Let's Chat - Guests Lists
When I got married, I did things differently then they are usually done in my hometown. I grew up in a pretty typical small town with large families, where everyone knows, or is related to everyone else. So when weddings happened, half the town was invited. Needless to say, these events were huge with the guests lists between 200 - 400 people.
When Herman and I were planning our wedding, we knew we did not want a large wedding. Heck, I was all for eloping! We kept our guests list as small as we could by only inviting immediate family, close friends and members of our small church congregation. This move ruffled a few feathers. It was unheard of to not invite uncles, aunts and cousins, but that’s exactly what we did. I have never been super close to my extended family, and since Herman and I were paying for the wedding entirely ourselves, we decided this was best. And I am certainly glad we did! Even without relatives we had 120 people in attendance, about double the amount we originally wanted.
This is usually what happens with guests list, you end up with more people than you realize because there is a feeling of obligation to invite everyone you know or who has invited you to their wedding. This might not be a big deal to you, the more the merrier! However, when you factor in that all these guests should be fed, entertained and perhaps need transportation to and from the wedding venue, your costs start adding up quick. Feeding and accommodating your guests will be your biggest cost factor. So the bigger guest list, the bigger the expense. Aside from that, the size of your guest list will determine where you can hold your wedding. Many venues have a limit as to how many guests they can hold. Here in the Okanagan, most venues average 40-60 people so if you have more people invited, you will have a limited list of venues that will be able to hold that many people. Instead of that beautiful winery you had your heart set on, you may have to rent a hall or ball room.
So how do you make a guest list? First, you will have to decide on who is paying for your wedding. Anyone contributing money may want a say in who is invited and this is where things usually get out of control. Proud parents will want everyone they know to come celebrate with them, so I advise limiting how many people they can include. From there, start listing family members and close friends. Keep in mind that inviting partners and children will double your guest list immediately. Inviting someones significant other is pretty much a given, but you could decide against adding "plus one's" for single friends or family members. Also, determine if you are having children at your wedding or not. More and more weddings are going child free to narrow down the guest list and cut overall costs. However, you may need to provide child care services for any out of town guests who are travelling with their children and do not have access to local daycare or nanny services.
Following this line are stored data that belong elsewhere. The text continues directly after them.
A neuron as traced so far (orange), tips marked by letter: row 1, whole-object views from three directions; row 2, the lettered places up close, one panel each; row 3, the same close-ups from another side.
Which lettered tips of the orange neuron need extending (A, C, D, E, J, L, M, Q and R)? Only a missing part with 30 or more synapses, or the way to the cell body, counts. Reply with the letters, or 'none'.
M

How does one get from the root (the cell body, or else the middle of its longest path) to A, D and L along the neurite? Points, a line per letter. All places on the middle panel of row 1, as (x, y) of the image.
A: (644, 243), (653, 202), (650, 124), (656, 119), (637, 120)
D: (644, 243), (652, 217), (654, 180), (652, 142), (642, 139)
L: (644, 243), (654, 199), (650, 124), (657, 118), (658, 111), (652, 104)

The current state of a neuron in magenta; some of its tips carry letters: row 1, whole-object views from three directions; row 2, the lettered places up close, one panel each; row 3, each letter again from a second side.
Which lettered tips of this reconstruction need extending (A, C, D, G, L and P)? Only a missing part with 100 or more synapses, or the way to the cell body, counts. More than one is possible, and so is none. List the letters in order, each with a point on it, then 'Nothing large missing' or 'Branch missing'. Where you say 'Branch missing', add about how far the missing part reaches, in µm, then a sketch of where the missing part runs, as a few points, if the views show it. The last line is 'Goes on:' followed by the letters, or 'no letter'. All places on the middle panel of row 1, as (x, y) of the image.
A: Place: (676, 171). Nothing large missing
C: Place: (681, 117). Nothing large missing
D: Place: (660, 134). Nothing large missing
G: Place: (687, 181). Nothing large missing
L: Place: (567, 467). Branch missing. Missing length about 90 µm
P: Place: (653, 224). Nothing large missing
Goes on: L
Once you have the first stage of the list done, it is time to add on extended family and co workers, as well as any other guests you want in attendance. Once this list is done, you will have a rough idea of just how many people you need to accommodate for. But don’t start sending invitations quite yet. This list is to help you with planning your wedding only. Now you can start getting quotes from the venues, caterers and bar tenders. Once you have acquired quotes and taken a look at your budget, you can start the process of choosing a venue and booking it.
Once you have chosen a venue, go back to your list and start adjusting as needed. Perhaps you are able to add more people than originally thought. However, many times this is not the case and you will need to make some cuts and this is where things get tricky. It is natural to try to make everyone happy but often it is at the expense of your own happiness. So if you need to lessen the number of guests on your list, remember the following tips:
- This is your wedding day, who do you want to celebrate with?
- You do not have to invite someone just because they invited you to their wedding!
- Have you talked to these people lately? How well do you know them?
- If you work at a large business with many co workers, you do not need to invite everyone.
- Don’t stress about hurting peoples feelings. Most people understand and those who are unhappy will get over in eventually.
When we broke the news to our parents that we were not inviting my entire extended family to our wedding, my mother was upset. She offered to help pay for and make the food for our wedding but I simply answered we didn’t want a large wedding. We also did not want our family members to be responsible for making a bunch of food to feed hundreds of people. We wanted all of our guests to enjoy the day with us. On our wedding day, we were surrounded by those closest to us instead of hundreds of people we barely know, and it made our day much more special. Honestly, it was probably the best decision we could have made. Who you choose to spend your wedding day with will impact how much you enjoy the day yourself. So choose wisely!